In this course we build a simple webshop with a REST API and a frontend page.

We will use some of the learnings from the svc framework, have a working shopping cart and use JSON Web Tokens (JWT) for authentication.

For our frontend we'll use Go HTML templating, but since we'll have an API, a standalone frontend can be built as well.

So what are you gonna sell in your shop?

Steps

This course is divided into steps, each step has a README.md.

The README of each step contains information about what we're doing, snippets of codes you can copy and instructions (prefixed with Task) that you have to complete yourself.

It also contains all the code that's meant as a reference.

Since you're most likely to have your own project, you can just open this project on GitHub and use its Markdown generator to read the READMEs.

Step List

The steps relate to a common goal, but as such might have different lengths of time for completion.

Step 1: Set up a simple Go web app with HTML.

We create a Go app that returns some HTML, we use Bootstrap to create a layout, deal with routing and learn some basic concepts from the svc framework.

Step 2: Let's add Products

We have a working website with Go, but nothing is dynamic. We'll create storages and services, learn about domain models, translation helpers and interfaces. We setup the full stack from a Product storage to a Product handler, and display products on our page.

Step 3: Deeper into the web

Time to go deeper into the web. We create a 'show product' page, but this requires changes in our routes, services and storage. We have to start dealing with errors, both domain models and HTTP status errors. We need to deal more with Go's HTML templating and we introduce 'Flashes'.

Step 4: A JSON REST API

Wowee, the web is tiring.
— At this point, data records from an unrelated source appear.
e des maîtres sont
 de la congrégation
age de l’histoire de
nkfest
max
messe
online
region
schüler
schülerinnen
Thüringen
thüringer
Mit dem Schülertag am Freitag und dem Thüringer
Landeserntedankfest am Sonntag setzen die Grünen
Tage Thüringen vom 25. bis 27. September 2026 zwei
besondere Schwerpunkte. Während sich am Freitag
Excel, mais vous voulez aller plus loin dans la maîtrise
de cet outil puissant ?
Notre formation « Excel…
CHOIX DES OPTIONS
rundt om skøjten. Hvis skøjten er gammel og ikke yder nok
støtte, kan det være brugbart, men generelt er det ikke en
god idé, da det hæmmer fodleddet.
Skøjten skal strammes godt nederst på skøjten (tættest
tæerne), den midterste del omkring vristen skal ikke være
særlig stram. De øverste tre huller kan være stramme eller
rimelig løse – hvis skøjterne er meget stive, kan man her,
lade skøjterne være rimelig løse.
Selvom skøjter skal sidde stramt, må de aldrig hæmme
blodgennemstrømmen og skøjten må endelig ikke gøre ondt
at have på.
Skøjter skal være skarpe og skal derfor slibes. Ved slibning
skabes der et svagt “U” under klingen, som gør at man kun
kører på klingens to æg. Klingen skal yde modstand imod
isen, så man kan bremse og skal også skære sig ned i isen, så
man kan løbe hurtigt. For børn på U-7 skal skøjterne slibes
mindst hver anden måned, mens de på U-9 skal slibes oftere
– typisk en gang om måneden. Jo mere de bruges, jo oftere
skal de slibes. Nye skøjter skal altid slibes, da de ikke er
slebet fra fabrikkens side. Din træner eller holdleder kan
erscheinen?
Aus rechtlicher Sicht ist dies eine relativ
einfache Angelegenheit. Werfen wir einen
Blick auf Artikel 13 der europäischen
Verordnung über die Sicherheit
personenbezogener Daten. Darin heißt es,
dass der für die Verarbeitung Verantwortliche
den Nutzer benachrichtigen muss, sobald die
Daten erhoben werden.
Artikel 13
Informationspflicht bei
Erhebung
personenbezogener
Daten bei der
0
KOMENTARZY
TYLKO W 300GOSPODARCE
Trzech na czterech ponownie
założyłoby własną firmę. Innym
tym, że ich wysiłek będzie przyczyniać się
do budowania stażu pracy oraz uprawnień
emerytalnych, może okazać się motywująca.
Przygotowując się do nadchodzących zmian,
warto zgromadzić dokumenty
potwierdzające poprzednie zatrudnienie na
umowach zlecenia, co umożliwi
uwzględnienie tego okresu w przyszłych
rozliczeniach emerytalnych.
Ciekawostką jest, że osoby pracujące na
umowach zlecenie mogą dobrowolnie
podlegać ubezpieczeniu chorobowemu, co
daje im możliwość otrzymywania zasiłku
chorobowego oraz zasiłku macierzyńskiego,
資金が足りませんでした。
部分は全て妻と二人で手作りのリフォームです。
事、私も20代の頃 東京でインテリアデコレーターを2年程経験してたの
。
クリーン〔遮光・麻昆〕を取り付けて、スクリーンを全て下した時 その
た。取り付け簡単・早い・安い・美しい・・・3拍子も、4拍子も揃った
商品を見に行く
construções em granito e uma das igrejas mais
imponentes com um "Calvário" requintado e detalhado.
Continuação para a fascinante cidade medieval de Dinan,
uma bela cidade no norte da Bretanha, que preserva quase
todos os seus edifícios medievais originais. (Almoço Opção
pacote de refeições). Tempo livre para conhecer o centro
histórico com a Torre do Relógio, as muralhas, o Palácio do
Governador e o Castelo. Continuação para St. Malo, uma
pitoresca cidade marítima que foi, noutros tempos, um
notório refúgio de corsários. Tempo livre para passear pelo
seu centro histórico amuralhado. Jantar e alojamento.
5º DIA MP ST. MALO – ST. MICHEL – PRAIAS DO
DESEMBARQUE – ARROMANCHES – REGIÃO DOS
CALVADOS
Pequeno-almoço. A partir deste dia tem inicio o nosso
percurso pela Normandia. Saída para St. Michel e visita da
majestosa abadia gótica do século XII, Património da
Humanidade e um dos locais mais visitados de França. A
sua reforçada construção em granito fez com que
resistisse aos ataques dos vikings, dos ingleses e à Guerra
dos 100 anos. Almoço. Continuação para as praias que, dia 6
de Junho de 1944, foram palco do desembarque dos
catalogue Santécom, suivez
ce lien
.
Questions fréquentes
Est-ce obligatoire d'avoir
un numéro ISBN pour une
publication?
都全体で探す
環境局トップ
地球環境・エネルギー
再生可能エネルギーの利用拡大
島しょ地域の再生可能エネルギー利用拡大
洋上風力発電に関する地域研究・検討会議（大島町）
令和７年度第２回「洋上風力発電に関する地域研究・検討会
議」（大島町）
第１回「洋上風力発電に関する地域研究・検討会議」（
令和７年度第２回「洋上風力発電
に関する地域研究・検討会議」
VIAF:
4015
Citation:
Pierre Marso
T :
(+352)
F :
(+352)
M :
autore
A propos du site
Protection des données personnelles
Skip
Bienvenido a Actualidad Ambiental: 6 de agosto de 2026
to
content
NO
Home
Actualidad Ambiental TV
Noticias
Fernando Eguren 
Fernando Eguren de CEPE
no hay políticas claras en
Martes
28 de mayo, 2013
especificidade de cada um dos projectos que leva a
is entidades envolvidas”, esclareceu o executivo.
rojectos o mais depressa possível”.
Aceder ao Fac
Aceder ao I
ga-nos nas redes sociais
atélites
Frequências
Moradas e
Let's start introducing a REST-ish API that replies with JSON. We'll learn how we can reuse our services and storage layer, but introduce a new set of handlers and routes that help us with creating an API. Maybe someone will even make a web interface for us ;)

Why not X?

There's a myriad of options when it comes to web frameworks, even more so in Go, since there's really no clear winner unlike PHP, Python or Ruby.

We're doing a lot of work ourselves in this Go course, but that's also the point.

We're trying to show how things could be done, as abstraction-less as possible.